**YOUR OBJECTIVE**
From the top of the entries, reproduce each line exactly, stopping after the line that contains "Voorbeeld van het". Omit pictures.

**SOURCE DATA**

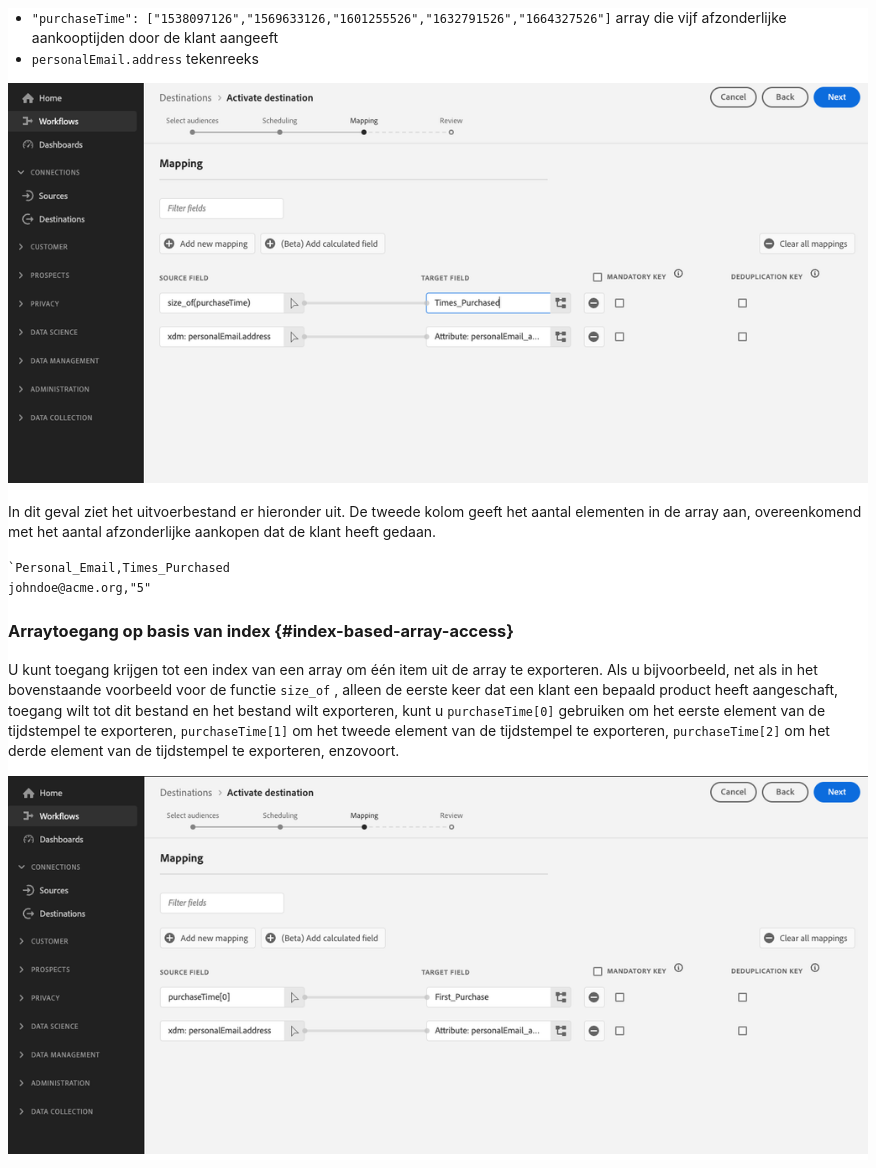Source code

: * `"purchaseTime": ["1538097126","1569633126,"1601255526","1632791526","1664327526"]` array die vijf afzonderlijke aankooptijden door de klant aangeeft
* `personalEmail.address` tekenreeks

![ Voorbeeld van het Toewijzen met inbegrip van size_of functie.](/help/destinations/assets/ui/export-arrays-calculated-fields/mapping-size-of-function.png)

In dit geval ziet het uitvoerbestand er hieronder uit. De tweede kolom geeft het aantal elementen in de array aan, overeenkomend met het aantal afzonderlijke aankopen dat de klant heeft gedaan.

```
`Personal_Email,Times_Purchased
johndoe@acme.org,"5"
```

### Arraytoegang op basis van index {#index-based-array-access}

U kunt toegang krijgen tot een index van een array om één item uit de array te exporteren. Als u bijvoorbeeld, net als in het bovenstaande voorbeeld voor de functie `size_of` , alleen de eerste keer dat een klant een bepaald product heeft aangeschaft, toegang wilt tot dit bestand en het bestand wilt exporteren, kunt u `purchaseTime[0]` gebruiken om het eerste element van de tijdstempel te exporteren, `purchaseTime[1]` om het tweede element van de tijdstempel te exporteren, `purchaseTime[2]` om het derde element van de tijdstempel te exporteren, enzovoort.

![ het Voorbeeld dat van de afbeelding toont hoe een element van een serie kan worden betreden.](/help/destinations/assets/ui/export-arrays-calculated-fields/mapping-index.png)
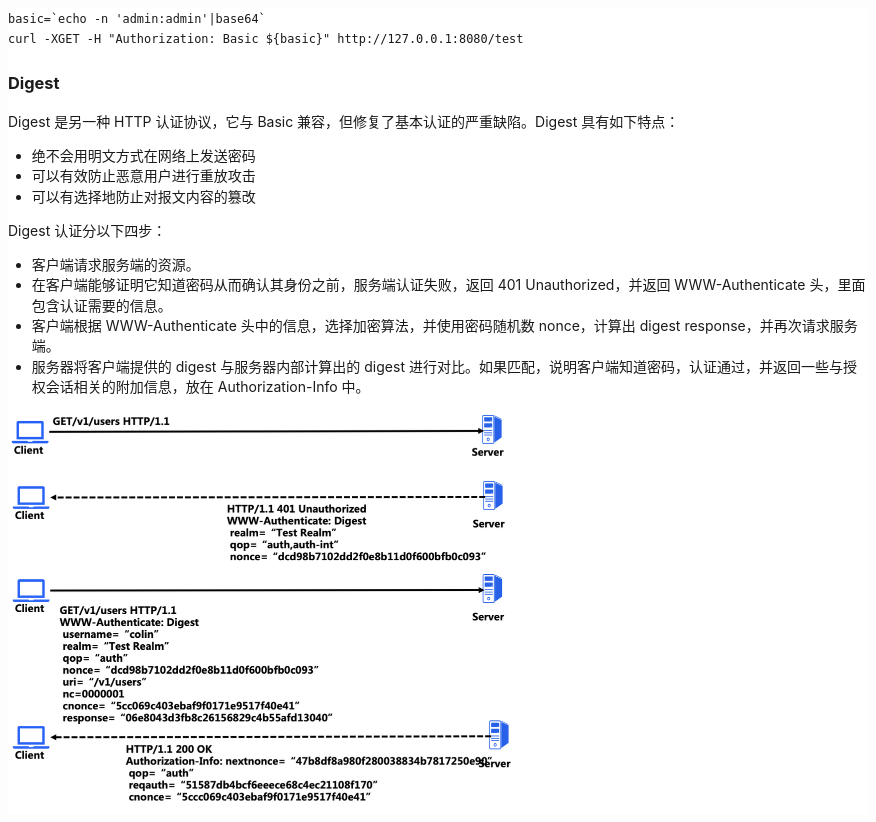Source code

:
 ```shell
basic=`echo -n 'admin:admin'|base64`
curl -XGET -H "Authorization: Basic ${basic}" http://127.0.0.1:8080/test
```


### Digest

Digest  是另一种 HTTP 认证协议，它与 Basic 兼容，但修复了基本认证的严重缺陷。Digest 具有如下特点：

- 绝不会用明文方式在网络上发送密码
- 可以有效防止恶意用户进行重放攻击
- 可以有选择地防止对报文内容的篡改

Digest 认证分以下四步：

- 客户端请求服务端的资源。
- 在客户端能够证明它知道密码从而确认其身份之前，服务端认证失败，返回 401 Unauthorized，并返回 WWW-Authenticate 头，里面包含认证需要的信息。
- 客户端根据 WWW-Authenticate 头中的信息，选择加密算法，并使用密码随机数 nonce，计算出 digest response，并再次请求服务端。
- 服务器将客户端提供的 digest 与服务器内部计算出的 digest 进行对比。如果匹配，说明客户端知道密码，认证通过，并返回一些与授权会话相关的附加信息，放在 Authorization-Info 中。

<img src="figures/image-20220914155242235.png" alt="image-20220914155242235" style="zoom:50%;" />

**ANSWER TO THE PROBLEM**
Source code

: * `"purchaseTime": ["1538097126","1569633126,"1601255526","1632791526","1664327526"]` array die vijf afzonderlijke aankooptijden door de klant aangeeft
* `personalEmail.address` tekenreeks

![ Voorbeeld van het Toewijzen met inbegrip van size_of functie.](/help/destinations/assets/ui/export-arrays-calculated-fields/mapping-size-of-function.png)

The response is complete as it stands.